A North Shore neighbourhood group is upset that a couple have been granted approval to supersize their beachfront, heritage-listed property.
Consent has been granted for plans to build a house extension, swimming pool and vehicle turntable on land beside a house on Oxford Terrace, in Devonport.
The renovations involve an approximate doubling in size of the existing building, formerly known as Canavan House and listed as a category B building on Auckland Council's schedule of historic heritage.
A stucco three-storey house, with bands of picture windows, it was built in 1941 for Graham Routh Canavan of the RNZAF. At the time he commissioned the home, Canavan was a 'Government control officer.'
Council records say the architect was Ronald Beatson, of Takapuna and the house was said to reflect the influence of the "intentional style" on domestic architecture.
The latest QV rating valuation from 1 July 2017 valued the house at $7,050,000.
Reports prepared by Auckland Council relating to the consent application noted the house was "somewhat of a landmark on Cheltenham Beach" while the home's heritage listing notes said its currently minimalist surroundings drew attention to its "sentinel-like appearance".

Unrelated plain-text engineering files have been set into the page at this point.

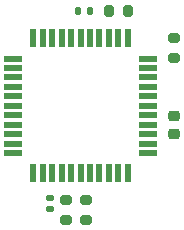
<source format=gbr>
%TF.GenerationSoftware,KiCad,Pcbnew,8.0.7*%
%TF.CreationDate,2025-01-23T07:46:30-08:00*%
%TF.ProjectId,plex-loader,706c6578-2d6c-46f6-9164-65722e6b6963,rev?*%
%TF.SameCoordinates,Original*%
%TF.FileFunction,Paste,Bot*%
%TF.FilePolarity,Positive*%
%FSLAX46Y46*%
G04 Gerber Fmt 4.6, Leading zero omitted, Abs format (unit mm)*
G04 Created by KiCad (PCBNEW 8.0.7) date 2025-01-23 07:46:30*
%MOMM*%
%LPD*%
G01*
G04 APERTURE LIST*
G04 Aperture macros list*
%AMRoundRect*
0 Rectangle with rounded corners*
0 $1 Rounding radius*
0 $2 $3 $4 $5 $6 $7 $8 $9 X,Y pos of 4 corners*
0 Add a 4 corners polygon primitive as box body*
4,1,4,$2,$3,$4,$5,$6,$7,$8,$9,$2,$3,0*
0 Add four circle primitives for the rounded corners*
1,1,$1+$1,$2,$3*
1,1,$1+$1,$4,$5*
1,1,$1+$1,$6,$7*
1,1,$1+$1,$8,$9*
0 Add four rect primitives between the rounded corners*
20,1,$1+$1,$2,$3,$4,$5,0*
20,1,$1+$1,$4,$5,$6,$7,0*
20,1,$1+$1,$6,$7,$8,$9,0*
20,1,$1+$1,$8,$9,$2,$3,0*%
G04 Aperture macros list end*
%ADD10R,1.500000X0.550000*%
%ADD11R,0.550000X1.500000*%
%ADD12RoundRect,0.140000X-0.140000X-0.170000X0.140000X-0.170000X0.140000X0.170000X-0.140000X0.170000X0*%
%ADD13RoundRect,0.225000X-0.250000X0.225000X-0.250000X-0.225000X0.250000X-0.225000X0.250000X0.225000X0*%
%ADD14RoundRect,0.200000X0.200000X0.275000X-0.200000X0.275000X-0.200000X-0.275000X0.200000X-0.275000X0*%
%ADD15RoundRect,0.200000X0.275000X-0.200000X0.275000X0.200000X-0.275000X0.200000X-0.275000X-0.200000X0*%
%ADD16RoundRect,0.140000X-0.170000X0.140000X-0.170000X-0.140000X0.170000X-0.140000X0.170000X0.140000X0*%
%ADD17RoundRect,0.200000X-0.275000X0.200000X-0.275000X-0.200000X0.275000X-0.200000X0.275000X0.200000X0*%
G04 APERTURE END LIST*
D10*
%TO.C,U4*%
X71300000Y-102000000D03*
X71300000Y-102800000D03*
X71300000Y-103600000D03*
X71300000Y-104400000D03*
X71300000Y-105200000D03*
X71300000Y-106000000D03*
X71300000Y-106800000D03*
X71300000Y-107600000D03*
X71300000Y-108400000D03*
X71300000Y-109200000D03*
X71300000Y-110000000D03*
D11*
X69600000Y-111700000D03*
X68800000Y-111700000D03*
X68000000Y-111700000D03*
X67200000Y-111700000D03*
X66400000Y-111700000D03*
X65600000Y-111700000D03*
X64800000Y-111700000D03*
X64000000Y-111700000D03*
X63200000Y-111700000D03*
X62400000Y-111700000D03*
X61600000Y-111700000D03*
D10*
X59900000Y-110000000D03*
X59900000Y-109200000D03*
X59900000Y-108400000D03*
X59900000Y-107600000D03*
X59900000Y-106800000D03*
X59900000Y-106000000D03*
X59900000Y-105200000D03*
X59900000Y-104400000D03*
X59900000Y-103600000D03*
X59900000Y-102800000D03*
X59900000Y-102000000D03*
D11*
X61600000Y-100300000D03*
X62400000Y-100300000D03*
X63200000Y-100300000D03*
X64000000Y-100300000D03*
X64800000Y-100300000D03*
X65600000Y-100300000D03*
X66400000Y-100300000D03*
X67200000Y-100300000D03*
X68000000Y-100300000D03*
X68800000Y-100300000D03*
X69600000Y-100300000D03*
%TD*%
D12*
%TO.C,C5*%
X65420000Y-98000000D03*
X66380000Y-98000000D03*
%TD*%
D13*
%TO.C,C6*%
X73500000Y-106825000D03*
X73500000Y-108375000D03*
%TD*%
D14*
%TO.C,R5*%
X69625000Y-98000000D03*
X67975000Y-98000000D03*
%TD*%
D15*
%TO.C,R2*%
X64400000Y-115650000D03*
X64400000Y-114000000D03*
%TD*%
%TO.C,R6*%
X73500000Y-101925000D03*
X73500000Y-100275000D03*
%TD*%
D16*
%TO.C,C4*%
X63035000Y-113775000D03*
X63035000Y-114735000D03*
%TD*%
D17*
%TO.C,R1*%
X66035000Y-114000000D03*
X66035000Y-115650000D03*
%TD*%
M02*

</source>
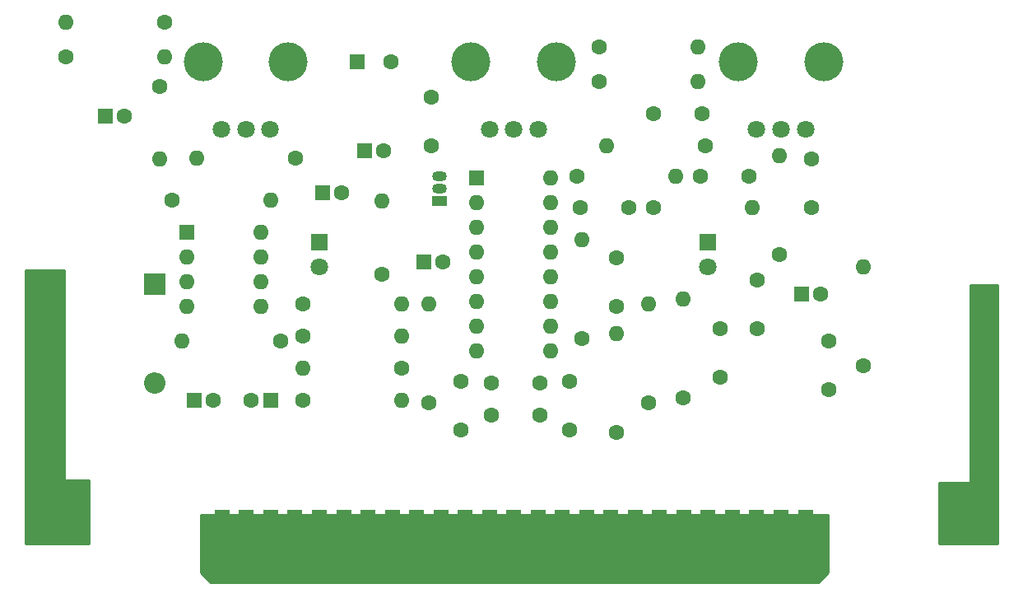
<source format=gbr>
G04 #@! TF.GenerationSoftware,KiCad,Pcbnew,(5.1.7)-1*
G04 #@! TF.CreationDate,2021-01-08T10:37:59-06:00*
G04 #@! TF.ProjectId,ConsolePedalEcho,436f6e73-6f6c-4655-9065-64616c456368,rev?*
G04 #@! TF.SameCoordinates,Original*
G04 #@! TF.FileFunction,Soldermask,Bot*
G04 #@! TF.FilePolarity,Negative*
%FSLAX46Y46*%
G04 Gerber Fmt 4.6, Leading zero omitted, Abs format (unit mm)*
G04 Created by KiCad (PCBNEW (5.1.7)-1) date 2021-01-08 10:37:59*
%MOMM*%
%LPD*%
G01*
G04 APERTURE LIST*
%ADD10R,1.800000X1.800000*%
%ADD11C,1.800000*%
%ADD12R,1.500000X7.000000*%
%ADD13C,5.000000*%
%ADD14C,1.600000*%
%ADD15O,1.600000X1.600000*%
%ADD16R,1.600000X1.600000*%
%ADD17R,2.200000X2.200000*%
%ADD18O,2.200000X2.200000*%
%ADD19C,4.000000*%
%ADD20O,1.500000X1.050000*%
%ADD21R,1.500000X1.050000*%
%ADD22C,0.254000*%
%ADD23C,0.100000*%
G04 APERTURE END LIST*
D10*
G04 #@! TO.C,D2*
X112715000Y-94996000D03*
D11*
X112715000Y-97536000D03*
G04 #@! TD*
G04 #@! TO.C,D3*
X152715000Y-97540000D03*
D10*
X152715000Y-95000000D03*
G04 #@! TD*
D12*
G04 #@! TO.C,J1*
X102715000Y-126000000D03*
X105215000Y-126000000D03*
X107715000Y-126000000D03*
X110215000Y-126000000D03*
X112715000Y-126000000D03*
X115215000Y-126000000D03*
X117715000Y-126000000D03*
X120215000Y-126000000D03*
X122715000Y-126000000D03*
X125215000Y-126000000D03*
X127715000Y-126000000D03*
X130215000Y-126000000D03*
X132715000Y-126000000D03*
X135215000Y-126000000D03*
X137715000Y-126000000D03*
X140215000Y-126000000D03*
X142715000Y-126000000D03*
X145215000Y-126000000D03*
X147715000Y-126000000D03*
X150215000Y-126000000D03*
X152715000Y-126000000D03*
X155215000Y-126000000D03*
X157715000Y-126000000D03*
X160215000Y-126000000D03*
X162715000Y-126000000D03*
G04 #@! TD*
D13*
G04 #@! TO.C,H1*
X85350000Y-122600000D03*
G04 #@! TD*
G04 #@! TO.C,H2*
X180150000Y-122600000D03*
G04 #@! TD*
D14*
G04 #@! TO.C,R21*
X150114000Y-110998000D03*
D15*
X150114000Y-100838000D03*
G04 #@! TD*
D16*
G04 #@! TO.C,C1*
X116586000Y-76454000D03*
D14*
X120086000Y-76454000D03*
G04 #@! TD*
G04 #@! TO.C,C2*
X119348000Y-85598000D03*
D16*
X117348000Y-85598000D03*
G04 #@! TD*
D14*
G04 #@! TO.C,C3*
X124206000Y-85090000D03*
X124206000Y-80090000D03*
G04 #@! TD*
D16*
G04 #@! TO.C,C4*
X90678000Y-82042000D03*
D14*
X92678000Y-82042000D03*
G04 #@! TD*
G04 #@! TO.C,C5*
X115030000Y-89916000D03*
D16*
X113030000Y-89916000D03*
G04 #@! TD*
D14*
G04 #@! TO.C,C6*
X127254000Y-109347000D03*
X127254000Y-114347000D03*
G04 #@! TD*
G04 #@! TO.C,C7*
X130382000Y-112776000D03*
X135382000Y-112776000D03*
G04 #@! TD*
G04 #@! TO.C,C8*
X135382000Y-109474000D03*
X130382000Y-109474000D03*
G04 #@! TD*
G04 #@! TO.C,C9*
X138430000Y-114347000D03*
X138430000Y-109347000D03*
G04 #@! TD*
G04 #@! TO.C,C10*
X143256000Y-101600000D03*
X143256000Y-96600000D03*
G04 #@! TD*
G04 #@! TO.C,C11*
X157734000Y-103886000D03*
X157734000Y-98886000D03*
G04 #@! TD*
G04 #@! TO.C,C12*
X165100000Y-105156000D03*
X165100000Y-110156000D03*
G04 #@! TD*
G04 #@! TO.C,C13*
X144526000Y-91440000D03*
X139526000Y-91440000D03*
G04 #@! TD*
G04 #@! TO.C,C14*
X156892000Y-88265000D03*
X151892000Y-88265000D03*
G04 #@! TD*
G04 #@! TO.C,C15*
X153924000Y-108886000D03*
X153924000Y-103886000D03*
G04 #@! TD*
D15*
G04 #@! TO.C,C16*
X96266000Y-86494000D03*
D14*
X96266000Y-78994000D03*
G04 #@! TD*
G04 #@! TO.C,C17*
X101822000Y-111252000D03*
D16*
X99822000Y-111252000D03*
G04 #@! TD*
G04 #@! TO.C,C18*
X107696000Y-111252000D03*
D14*
X105696000Y-111252000D03*
G04 #@! TD*
G04 #@! TO.C,C19*
X119126000Y-98298000D03*
D15*
X119126000Y-90798000D03*
G04 #@! TD*
D16*
G04 #@! TO.C,C20*
X123444000Y-97028000D03*
D14*
X125444000Y-97028000D03*
G04 #@! TD*
D16*
G04 #@! TO.C,C21*
X162306000Y-100330000D03*
D14*
X164306000Y-100330000D03*
G04 #@! TD*
G04 #@! TO.C,C22*
X163322000Y-86440000D03*
X163322000Y-91440000D03*
G04 #@! TD*
G04 #@! TO.C,C23*
X152066000Y-81788000D03*
X147066000Y-81788000D03*
G04 #@! TD*
D17*
G04 #@! TO.C,D1*
X95758000Y-99314000D03*
D18*
X95758000Y-109474000D03*
G04 #@! TD*
D14*
G04 #@! TO.C,R1*
X96774000Y-72390000D03*
D15*
X86614000Y-72390000D03*
G04 #@! TD*
D14*
G04 #@! TO.C,R2*
X86614000Y-75946000D03*
D15*
X96774000Y-75946000D03*
G04 #@! TD*
G04 #@! TO.C,R3*
X100076000Y-86360000D03*
D14*
X110236000Y-86360000D03*
G04 #@! TD*
D15*
G04 #@! TO.C,R4*
X143256000Y-104394000D03*
D14*
X143256000Y-114554000D03*
G04 #@! TD*
D15*
G04 #@! TO.C,R5*
X151638000Y-78486000D03*
D14*
X141478000Y-78486000D03*
G04 #@! TD*
G04 #@! TO.C,R6*
X139700000Y-104902000D03*
D15*
X139700000Y-94742000D03*
G04 #@! TD*
G04 #@! TO.C,R7*
X146558000Y-101346000D03*
D14*
X146558000Y-111506000D03*
G04 #@! TD*
D15*
G04 #@! TO.C,R8*
X157226000Y-91440000D03*
D14*
X147066000Y-91440000D03*
G04 #@! TD*
G04 #@! TO.C,R9*
X139192000Y-88265000D03*
D15*
X149352000Y-88265000D03*
G04 #@! TD*
G04 #@! TO.C,R10*
X168656000Y-97536000D03*
D14*
X168656000Y-107696000D03*
G04 #@! TD*
G04 #@! TO.C,R11*
X121158000Y-107950000D03*
D15*
X110998000Y-107950000D03*
G04 #@! TD*
D14*
G04 #@! TO.C,R12*
X108712000Y-105156000D03*
D15*
X98552000Y-105156000D03*
G04 #@! TD*
G04 #@! TO.C,R13*
X107696000Y-90678000D03*
D14*
X97536000Y-90678000D03*
G04 #@! TD*
G04 #@! TO.C,R14*
X141478000Y-74930000D03*
D15*
X151638000Y-74930000D03*
G04 #@! TD*
D14*
G04 #@! TO.C,R15*
X110998000Y-111252000D03*
D15*
X121158000Y-111252000D03*
G04 #@! TD*
G04 #@! TO.C,R16*
X121158000Y-101346000D03*
D14*
X110998000Y-101346000D03*
G04 #@! TD*
D15*
G04 #@! TO.C,R17*
X123952000Y-101346000D03*
D14*
X123952000Y-111506000D03*
G04 #@! TD*
D15*
G04 #@! TO.C,R18*
X121158000Y-104648000D03*
D14*
X110998000Y-104648000D03*
G04 #@! TD*
G04 #@! TO.C,R19*
X160020000Y-96266000D03*
D15*
X160020000Y-86106000D03*
G04 #@! TD*
D14*
G04 #@! TO.C,R20*
X152400000Y-85090000D03*
D15*
X142240000Y-85090000D03*
G04 #@! TD*
D19*
G04 #@! TO.C,RV1*
X109539000Y-76439000D03*
X100739000Y-76439000D03*
D11*
X107639000Y-83439000D03*
X105139000Y-83439000D03*
X102639000Y-83439000D03*
G04 #@! TD*
G04 #@! TO.C,RV2*
X130215000Y-83439000D03*
X132715000Y-83439000D03*
X135215000Y-83439000D03*
D19*
X128315000Y-76439000D03*
X137115000Y-76439000D03*
G04 #@! TD*
D11*
G04 #@! TO.C,RV3*
X157715000Y-83439000D03*
X160215000Y-83439000D03*
X162715000Y-83439000D03*
D19*
X155815000Y-76439000D03*
X164615000Y-76439000D03*
G04 #@! TD*
D20*
G04 #@! TO.C,U1*
X125095000Y-89535000D03*
X125095000Y-88265000D03*
D21*
X125095000Y-90805000D03*
G04 #@! TD*
D16*
G04 #@! TO.C,U2*
X128905000Y-88392000D03*
D15*
X136525000Y-106172000D03*
X128905000Y-90932000D03*
X136525000Y-103632000D03*
X128905000Y-93472000D03*
X136525000Y-101092000D03*
X128905000Y-96012000D03*
X136525000Y-98552000D03*
X128905000Y-98552000D03*
X136525000Y-96012000D03*
X128905000Y-101092000D03*
X136525000Y-93472000D03*
X128905000Y-103632000D03*
X136525000Y-90932000D03*
X128905000Y-106172000D03*
X136525000Y-88392000D03*
G04 #@! TD*
D16*
G04 #@! TO.C,U3*
X99060000Y-93980000D03*
D15*
X106680000Y-101600000D03*
X99060000Y-96520000D03*
X106680000Y-99060000D03*
X99060000Y-99060000D03*
X106680000Y-96520000D03*
X99060000Y-101600000D03*
X106680000Y-93980000D03*
G04 #@! TD*
D22*
X165000000Y-129000000D02*
X164000000Y-130000000D01*
X101500000Y-130000000D01*
X100500000Y-129000000D01*
X100500000Y-123063000D01*
X165000000Y-123063000D01*
X165000000Y-129000000D01*
D23*
G36*
X165000000Y-129000000D02*
G01*
X164000000Y-130000000D01*
X101500000Y-130000000D01*
X100500000Y-129000000D01*
X100500000Y-123063000D01*
X165000000Y-123063000D01*
X165000000Y-129000000D01*
G37*
D22*
X86487000Y-119380000D02*
X86489440Y-119404776D01*
X86496667Y-119428601D01*
X86508403Y-119450557D01*
X86524197Y-119469803D01*
X86543443Y-119485597D01*
X86565399Y-119497333D01*
X86589224Y-119504560D01*
X86614000Y-119507000D01*
X89000000Y-119507000D01*
X89000000Y-126000000D01*
X82500000Y-126000000D01*
X82500000Y-97917000D01*
X86487000Y-97917000D01*
X86487000Y-119380000D01*
D23*
G36*
X86487000Y-119380000D02*
G01*
X86489440Y-119404776D01*
X86496667Y-119428601D01*
X86508403Y-119450557D01*
X86524197Y-119469803D01*
X86543443Y-119485597D01*
X86565399Y-119497333D01*
X86589224Y-119504560D01*
X86614000Y-119507000D01*
X89000000Y-119507000D01*
X89000000Y-126000000D01*
X82500000Y-126000000D01*
X82500000Y-97917000D01*
X86487000Y-97917000D01*
X86487000Y-119380000D01*
G37*
D22*
X182499000Y-126000000D02*
X176500000Y-126000000D01*
X176500000Y-119761000D01*
X179578000Y-119761000D01*
X179602776Y-119758560D01*
X179626601Y-119751333D01*
X179648557Y-119739597D01*
X179667803Y-119723803D01*
X179683597Y-119704557D01*
X179695333Y-119682601D01*
X179702560Y-119658776D01*
X179705000Y-119634000D01*
X179705000Y-99441000D01*
X182499000Y-99441000D01*
X182499000Y-126000000D01*
D23*
G36*
X182499000Y-126000000D02*
G01*
X176500000Y-126000000D01*
X176500000Y-119761000D01*
X179578000Y-119761000D01*
X179602776Y-119758560D01*
X179626601Y-119751333D01*
X179648557Y-119739597D01*
X179667803Y-119723803D01*
X179683597Y-119704557D01*
X179695333Y-119682601D01*
X179702560Y-119658776D01*
X179705000Y-119634000D01*
X179705000Y-99441000D01*
X182499000Y-99441000D01*
X182499000Y-126000000D01*
G37*
M02*

</source>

However, plans for development sat within guidelines in both design and scale.
One of the property owners, Nick Hawkins, said he had worked extensively with a leading architect to ensure the heritage aspects of the property were maintained.
"We also commissioned a heritage impact assessment from a heritage expert and the conclusion was that the renovation can be seen to have an enhancing effect on the building," Hawkins said.
The report commissioned by the owners noted the addition to the property had been "deliberately designed to both reference Canavan House" while also providing contrast "so as not to mimic the main building".
But while Auckland Council reports agreed the plans were "consistent" with both the RMA and the criteria of the Auckland Unitary Plan, Devonport Heritage said the consent showed "inconsistency" in council's overall approach to heritage.
Trish Deans, chairwoman of Devonport Heritage - a community group formed last year to celebrate and encourage heritage protection in the area - called the granting of consent "absolutely disappointing".
"You buy into this neighbourhood knowing you're buying into a heritage area. Most people respect that," she said.
She was concerned with the process the led to consent for the project.
An Auckland Council report in February said the scale of the proposal was "potentially beyond what is anticipated in the heritage overlay" and could create heritage impacts that were "more than minor".
The decision was therefore that the application would proceed on a "publicly notified" basis - meaning the general public would be informed of the application and be able to make submissions.
However the latest documentation- an Auckland Council report dated June - reversed this decision and stated the application would proceed without public notification.
Speaking to the Weekend Herald about the change the leader of Council's Heritage Implementation Team, Rebecca Fogel, said this was partially due to additional information submitted by the owners.
Revised plans omitted details in the original scheme such as a detached boat shed.
Another element was changes to the Resource Management Act.
In a statement, Fogel said she was aware some locals were unhappy about the planned additions and alterations.
"While we are sorry to hear that Heritage Devonport is opposed to the plans, we stand by our assessment of this project.
"Auckland Council is committed to protecting heritage and have a team of passionate staff dedicated to this work."
This lack of notification also irked another Oxford Terrace resident, who learnt of the plans through community chatter and a report in the local paper.
The resident, who spoke on condition of anonymity, said she now felt powerless to do anything to prevent the plans going ahead.
"When they made their application, it wasn't notified. So they put an application in, and we find out about it after it's been approved."
She had an issue with the style and the scale of the development, which she said would overshadow the existing heritage building.
"It's just the overall size of it… it's going to be this massive house on the foreshore."
The neighbour was also upset off about the removal of an 80-year-old pohutukawa tree, which was cut down to make room for the new development.
While she understood the removal was legal, the Devonport local described the loss as a "travesty".
Nick Hawkins said the existing house on his Oxford Terrace property was in need of "a lot of work.
"In its current state, the wind and rain pass right through it," he said.
"The building is mouldy and rotting, and one of the windows blew out in a recent storm."
Hawkins said development, maintenance and repairs would be done in such as way as to "enhance the existing values of the house and ensure its longevity".